The STRENDA Guidelines

Both the STRENDA project and the STRENDA Guidelines are registered in biosharing.org, a web portal that collects interrelated data standards, databases, and policies in the life, environmental and biomedical sciences.

Today more than 50 international biochemistry journals recommend their authors to consult the STRENDA Guidelines when publishing enzyme kinetics data.

The STRENDA Guidelines aim to support authors to comprehensively report kinetic and equilibrium data from their investigations of enzymeactivities. However, STRENDA aims neither to dictate or limit the experimental techniques used in enzymology experiments nor to establish a metric for judging the quality of experimental data. The emphasis is on providing useful and reliable information.

The full Guidelines are accessible here: https://www.beilstein-institut.de/en/projects/strenda/guidelines

Overview. The following parameters need to be provided in scientific publications: All reports of kinetic and binding data must include a description of the identity of the catalytic or binding entity (enzyme, protein, nucleic acid or other molecule). This information should include the origin or source of the molecule, its purity, composition, and other characteristics such as post-translational modifications, mutations, and any modifications made to facilitate expression or purification. The assay methods and exact experimental conditions of the assay must be fully described if it is a new assay or provided as a reference to previously published work, with or without modifications.

The temperature, pH and pressure (if other than atmospheric) of the assay must always be included, even if previously published. In instances where catalytic activity or binding cannot be detected, an estimate of the limit of detection based on the sensitivity and error analysis of the assay should be provided. Ambiguous terms such as "not detectable" should be avoided. A description of the software used for data analysis should be included along with calculated errors for all parameters.
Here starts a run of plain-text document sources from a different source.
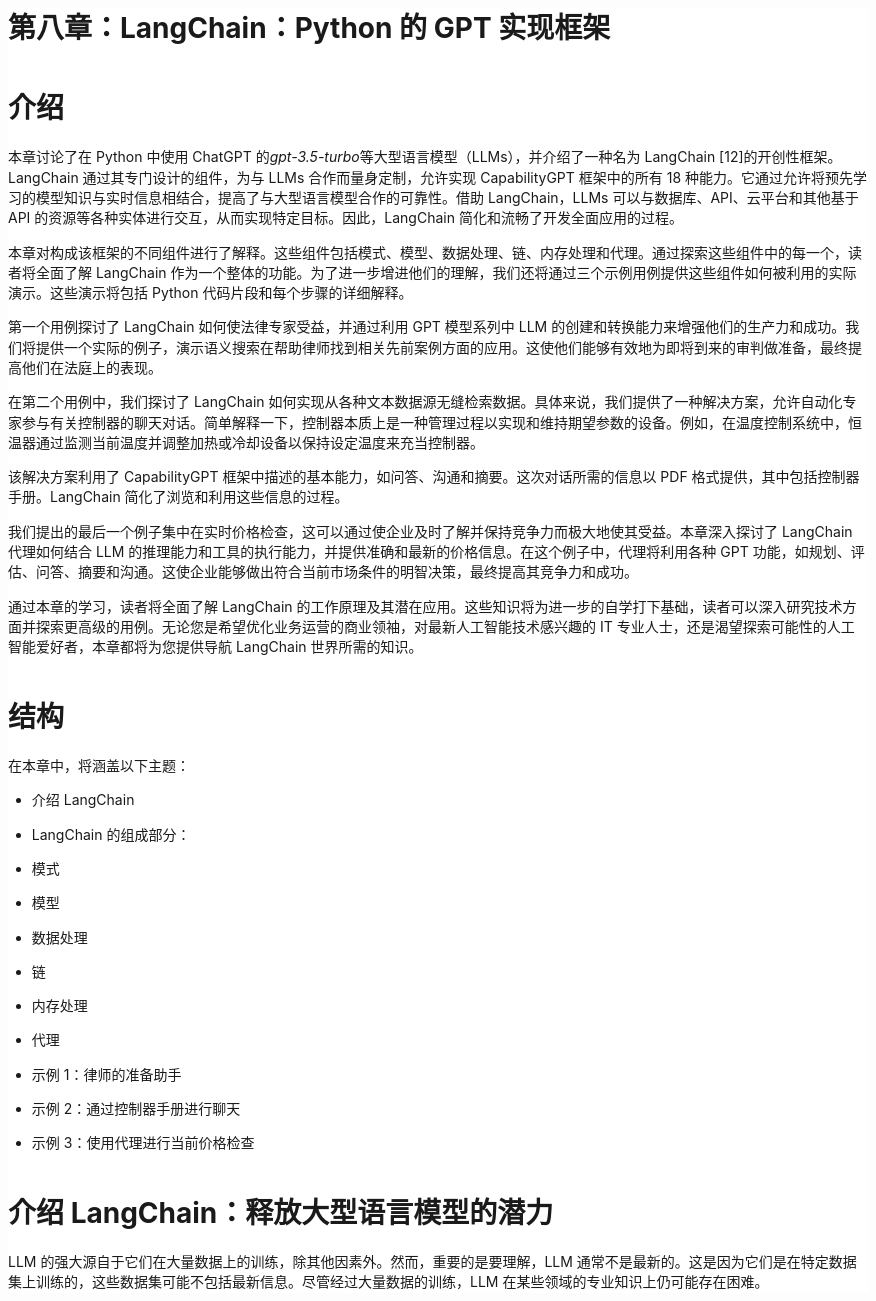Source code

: # 第八章：LangChain：Python 的 GPT 实现框架

# 介绍

本章讨论了在 Python 中使用 ChatGPT 的*gpt-3.5-turbo*等大型语言模型（LLMs），并介绍了一种名为 LangChain [12]的开创性框架。LangChain 通过其专门设计的组件，为与 LLMs 合作而量身定制，允许实现 CapabilityGPT 框架中的所有 18 种能力。它通过允许将预先学习的模型知识与实时信息相结合，提高了与大型语言模型合作的可靠性。借助 LangChain，LLMs 可以与数据库、API、云平台和其他基于 API 的资源等各种实体进行交互，从而实现特定目标。因此，LangChain 简化和流畅了开发全面应用的过程。

本章对构成该框架的不同组件进行了解释。这些组件包括模式、模型、数据处理、链、内存处理和代理。通过探索这些组件中的每一个，读者将全面了解 LangChain 作为一个整体的功能。为了进一步增进他们的理解，我们还将通过三个示例用例提供这些组件如何被利用的实际演示。这些演示将包括 Python 代码片段和每个步骤的详细解释。

第一个用例探讨了 LangChain 如何使法律专家受益，并通过利用 GPT 模型系列中 LLM 的创建和转换能力来增强他们的生产力和成功。我们将提供一个实际的例子，演示语义搜索在帮助律师找到相关先前案例方面的应用。这使他们能够有效地为即将到来的审判做准备，最终提高他们在法庭上的表现。

在第二个用例中，我们探讨了 LangChain 如何实现从各种文本数据源无缝检索数据。具体来说，我们提供了一种解决方案，允许自动化专家参与有关控制器的聊天对话。简单解释一下，控制器本质上是一种管理过程以实现和维持期望参数的设备。例如，在温度控制系统中，恒温器通过监测当前温度并调整加热或冷却设备以保持设定温度来充当控制器。

该解决方案利用了 CapabilityGPT 框架中描述的基本能力，如问答、沟通和摘要。这次对话所需的信息以 PDF 格式提供，其中包括控制器手册。LangChain 简化了浏览和利用这些信息的过程。

我们提出的最后一个例子集中在实时价格检查，这可以通过使企业及时了解并保持竞争力而极大地使其受益。本章深入探讨了 LangChain 代理如何结合 LLM 的推理能力和工具的执行能力，并提供准确和最新的价格信息。在这个例子中，代理将利用各种 GPT 功能，如规划、评估、问答、摘要和沟通。这使企业能够做出符合当前市场条件的明智决策，最终提高其竞争力和成功。

通过本章的学习，读者将全面了解 LangChain 的工作原理及其潜在应用。这些知识将为进一步的自学打下基础，读者可以深入研究技术方面并探索更高级的用例。无论您是希望优化业务运营的商业领袖，对最新人工智能技术感兴趣的 IT 专业人士，还是渴望探索可能性的人工智能爱好者，本章都将为您提供导航 LangChain 世界所需的知识。

# 结构

在本章中，将涵盖以下主题：

+   介绍 LangChain

+   LangChain 的组成部分：

+   模式

+   模型

+   数据处理

+   链

+   内存处理

+   代理

+   示例 1：律师的准备助手

+   示例 2：通过控制器手册进行聊天

+   示例 3：使用代理进行当前价格检查

# 介绍 LangChain：释放大型语言模型的潜力

LLM 的强大源自于它们在大量数据上的训练，除其他因素外。然而，重要的是要理解，LLM 通常不是最新的。这是因为它们是在特定数据集上训练的，这些数据集可能不包括最新信息。尽管经过大量数据的训练，LLM 在某些领域的专业知识上仍可能存在困难。
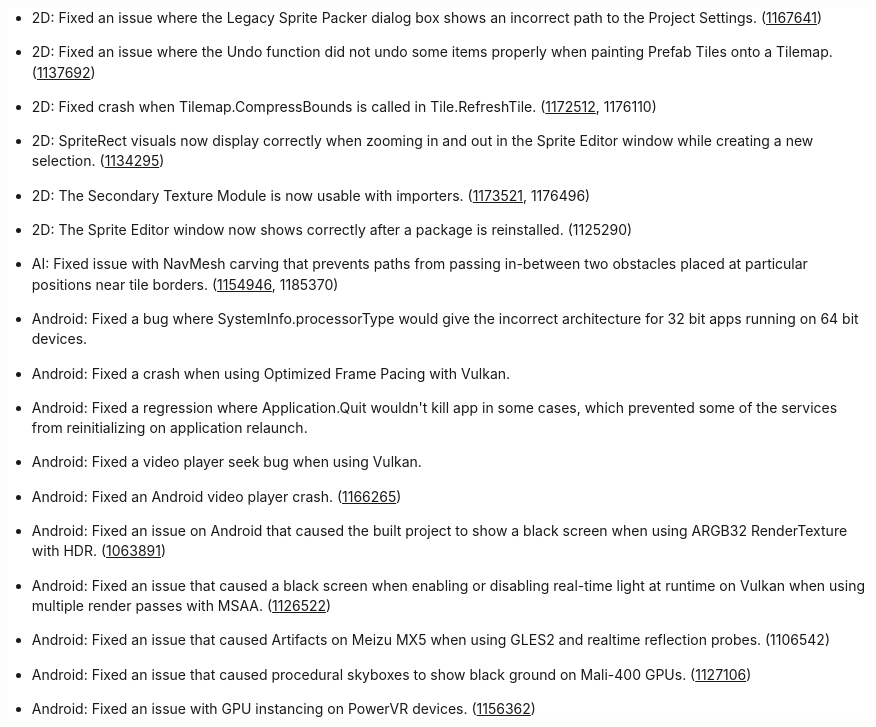 *   2D: Fixed an issue where the Legacy Sprite Packer dialog box shows an incorrect path to the Project Settings. ([1167641](https://issuetracker.unity3d.com/issues/legacy-sprite-atlas-packer-dialog-shows-incorrect-path-to-project-settings))
    
*   2D: Fixed an issue where the Undo function did not undo some items properly when painting Prefab Tiles onto a Tilemap. ([1137692](https://issuetracker.unity3d.com/issues/undo-function-with-prefab-tiles-doesnt-remove-gameobjects-properly))
    
*   2D: Fixed crash when Tilemap.CompressBounds is called in Tile.RefreshTile. ([1172512](https://issuetracker.unity3d.com/issues/crashes-on-tilemap-compressbounds-when-calling-tilemap-dot-compressbounds-from-overriding-tilebase-dot-refreshtile-function), 1176110)
    
*   2D: SpriteRect visuals now display correctly when zooming in and out in the Sprite Editor window while creating a new selection. ([1134295](https://issuetracker.unity3d.com/issues/selection-of-the-sprite-in-the-sprite-editor-window-changes-size-and-offset-when-zooming-with-scroll-wheel))
    
*   2D: The Secondary Texture Module is now usable with importers. ([1173521](https://issuetracker.unity3d.com/issues/psdimporter-does-not-support-secondary-texture), 1176496)
    
*   2D: The Sprite Editor window now shows correctly after a package is reinstalled. (1125290)
    
*   AI: Fixed issue with NavMesh carving that prevents paths from passing in-between two obstacles placed at particular positions near tile borders. ([1154946](https://issuetracker.unity3d.com/issues/navmesh-navmesh-fails-to-create-all-portals-connecting-two-tiles-when-having-obstacles-aligned-on-the-tile-borders), 1185370)
    
*   Android: Fixed a bug where SystemInfo.processorType would give the incorrect architecture for 32 bit apps running on 64 bit devices.
    
*   Android: Fixed a crash when using Optimized Frame Pacing with Vulkan.
    
*   Android: Fixed a regression where Application.Quit wouldn't kill app in some cases, which prevented some of the services from reinitializing on application relaunch.
    
*   Android: Fixed a video player seek bug when using Vulkan.
    
*   Android: Fixed an Android video player crash. ([1166265](https://issuetracker.unity3d.com/issues/android-app-crashes-on-shutdown-when-freeing-resources-related-to-androidvideomedia))
    
*   Android: Fixed an issue on Android that caused the built project to show a black screen when using ARGB32 RenderTexture with HDR. ([1063891](https://issuetracker.unity3d.com/issues/android-built-project-shows-black-screen-when-using-argb32-rendertexture-with-hdr))
    
*   Android: Fixed an issue that caused a black screen when enabling or disabling real-time light at runtime on Vulkan when using multiple render passes with MSAA. ([1126522](https://issuetracker.unity3d.com/issues/android-lwrp-vulkan-enabling-slash-disabling-realtime-light-at-runtime-makes-screen-black))
    
*   Android: Fixed an issue that caused Artifacts on Meizu MX5 when using GLES2 and realtime reflection probes. (1106542)
    
*   Android: Fixed an issue that caused procedural skyboxes to show black ground on Mali-400 GPUs. ([1127106](https://issuetracker.unity3d.com/issues/mali-procedural-skybox-has-black-ground-on-mali-400-mp-gpu))
    
*   Android: Fixed an issue with GPU instancing on PowerVR devices. ([1156362](https://issuetracker.unity3d.com/issues/android-glsl-unexpected-struct-parameter-errors-when-using-drawmeshinstanced-on-powervr-gpu))
    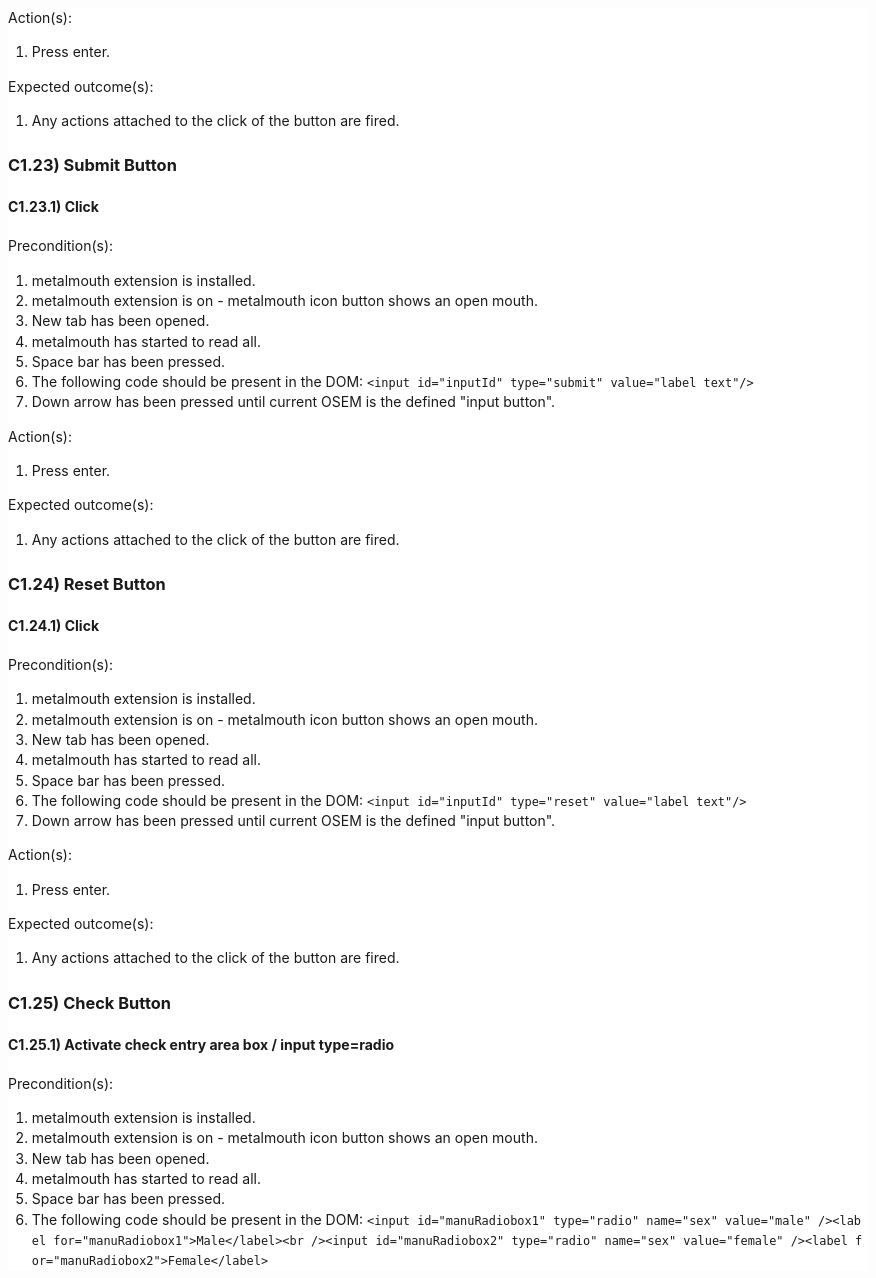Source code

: Action(s):
  1. Press enter.

Expected outcome(s):
  1. Any actions attached to the click of the button are fired.

### C1.23) Submit Button ###

#### C1.23.1) Click ####

Precondition(s):
  1. metalmouth extension is installed.
  1. metalmouth extension is on - metalmouth icon button shows an open mouth.
  1. New tab has been opened.
  1. metalmouth has started to read all.
  1. Space bar has been pressed.
  1. The following code should be present in the DOM:
`<input id="inputId" type="submit" value="label text"/>`
  1. Down arrow has been pressed until current OSEM is the defined "input button".

Action(s):
  1. Press enter.

Expected outcome(s):
  1. Any actions attached to the click of the button are fired.

### C1.24) Reset Button ###

#### C1.24.1) Click ####

Precondition(s):
  1. metalmouth extension is installed.
  1. metalmouth extension is on - metalmouth icon button shows an open mouth.
  1. New tab has been opened.
  1. metalmouth has started to read all.
  1. Space bar has been pressed.
  1. The following code should be present in the DOM:
`<input id="inputId" type="reset" value="label text"/>`
  1. Down arrow has been pressed until current OSEM is the defined "input button".

Action(s):
  1. Press enter.

Expected outcome(s):
  1. Any actions attached to the click of the button are fired.

### C1.25) Check Button ###

#### C1.25.1) Activate check entry area box / input type=radio ####

Precondition(s):
  1. metalmouth extension is installed.
  1. metalmouth extension is on - metalmouth icon button shows an open mouth.
  1. New tab has been opened.
  1. metalmouth has started to read all.
  1. Space bar has been pressed.
  1. The following code should be present in the DOM:
`<input id="manuRadiobox1" type="radio" name="sex" value="male" /><label for="manuRadiobox1">Male</label><br /><input id="manuRadiobox2" type="radio" name="sex" value="female" /><label for="manuRadiobox2">Female</label>`
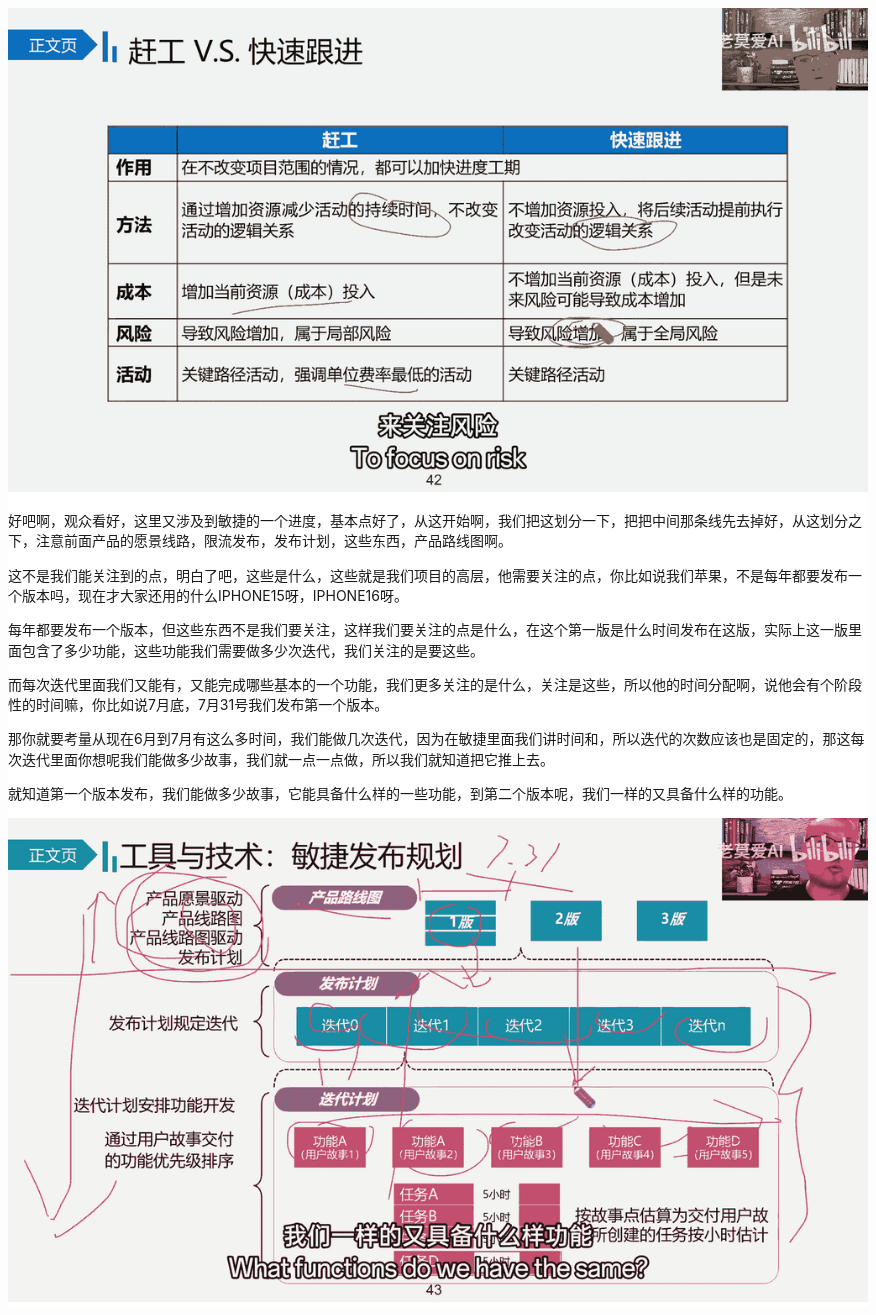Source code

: ![](img/a784af6478e78ce2e82221b5ef8e5bf2_45.png)

好吧啊，观众看好，这里又涉及到敏捷的一个进度，基本点好了，从这开始啊，我们把这划分一下，把把中间那条线先去掉好，从这划分之下，注意前面产品的愿景线路，限流发布，发布计划，这些东西，产品路线图啊。

这不是我们能关注到的点，明白了吧，这些是什么，这些就是我们项目的高层，他需要关注的点，你比如说我们苹果，不是每年都要发布一个版本吗，现在才大家还用的什么IPHONE15呀，IPHONE16呀。

每年都要发布一个版本，但这些东西不是我们要关注，这样我们要关注的点是什么，在这个第一版是什么时间发布在这版，实际上这一版里面包含了多少功能，这些功能我们需要做多少次迭代，我们关注的是要这些。

而每次迭代里面我们又能有，又能完成哪些基本的一个功能，我们更多关注的是什么，关注是这些，所以他的时间分配啊，说他会有个阶段性的时间嘛，你比如说7月底，7月31号我们发布第一个版本。

那你就要考量从现在6月到7月有这么多时间，我们能做几次迭代，因为在敏捷里面我们讲时间和，所以迭代的次数应该也是固定的，那这每次迭代里面你想呢我们能做多少故事，我们就一点一点做，所以我们就知道把它推上去。

就知道第一个版本发布，我们能做多少故事，它能具备什么样的一些功能，到第二个版本呢，我们一样的又具备什么样的功能。



![](img/a784af6478e78ce2e82221b5ef8e5bf2_47.png)
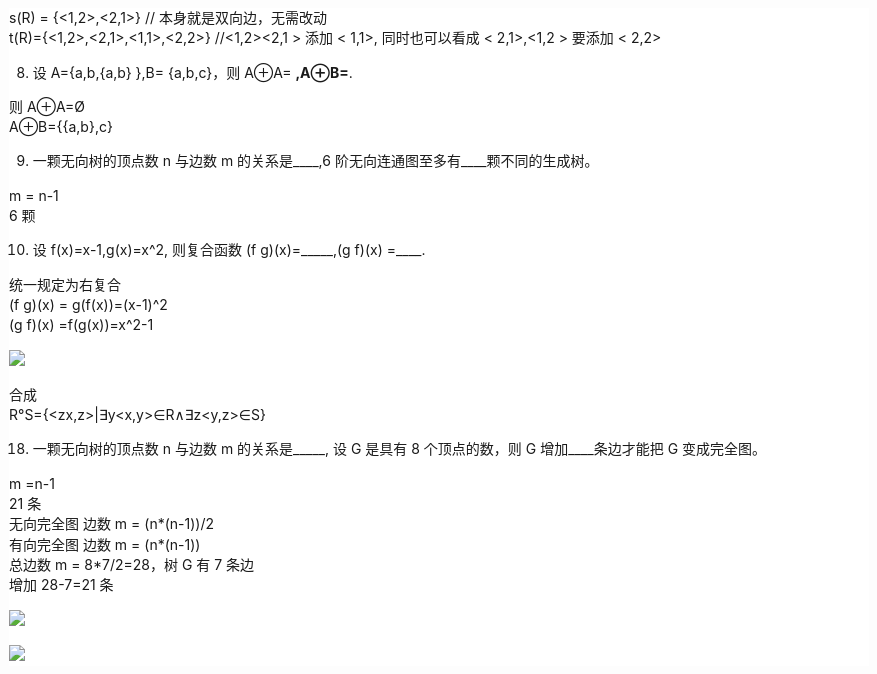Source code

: s(R) = {<1,2>,<2,1>} // 本身就是双向边，无需改动  
t(R)={<1,2>,<2,1>,<1,1>,<2,2>} //<1,2><2,1 > 添加 < 1,1>, 同时也可以看成 < 2,1>,<1,2 > 要添加 < 2,2>

8.  设 A={a,b,{a,b} },B= {a,b,c}，则 A⊕A= ______,A⊕B=______.

则 A⊕A=Ø  
A⊕B={{a,b},c}

9.  一颗无向树的顶点数 n 与边数 m 的关系是____,6 阶无向连通图至多有____颗不同的生成树。

m = n-1  
6 颗

10.  设 f(x)=x-1,g(x)=x^2, 则复合函数 (f g)(x)=_____,(g f)(x) =____.

统一规定为右复合  
(f g)(x) = g(f(x))=(x-1)^2  
(g f)(x) =f(g(x))=x^2-1

![](https://img-blog.csdnimg.cn/20201214224636556.png)

合成  
R°S={<zx,z>|∃y<x,y>∈R∧∃z<y,z>∈S}

18.  一颗无向树的顶点数 n 与边数 m 的关系是_____, 设 G 是具有 8 个顶点的数，则 G 增加____条边才能把 G 变成完全图。

m =n-1  
21 条  
无向完全图 边数 m = (n*(n-1))/2  
有向完全图 边数 m = (n*(n-1))  
总边数 m = 8*7/2=28，树 G 有 7 条边  
增加 28-7=21 条

![](https://img-blog.csdnimg.cn/20201215224108796.png)

![](https://img-blog.csdnimg.cn/20201215224710701.png)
First-order and second-order rate constants should be reported in units of s^-1 and M^-1•s^-1, respectively. Equilibrium binding constants should normally bereported as dissociation constants with units of concentration (M, mM, µM, nM). The values k_cat, k_cat/K_m and K_m from steady-state enzyme kinetics should be reported in units of s^-1, M^-1•s^-1 and concentration (mM, µM, nM), respectively. The steady-state specific activity of an enzyme should normally be reported as a k_cat. If there is considerable uncertainty in the molar concentration of the catalyst, the specific activity should be reported as a V_max (nmol, µmol) of product formed per amount of protein per unit time (e.g. µmol•mg^-1•s^-1).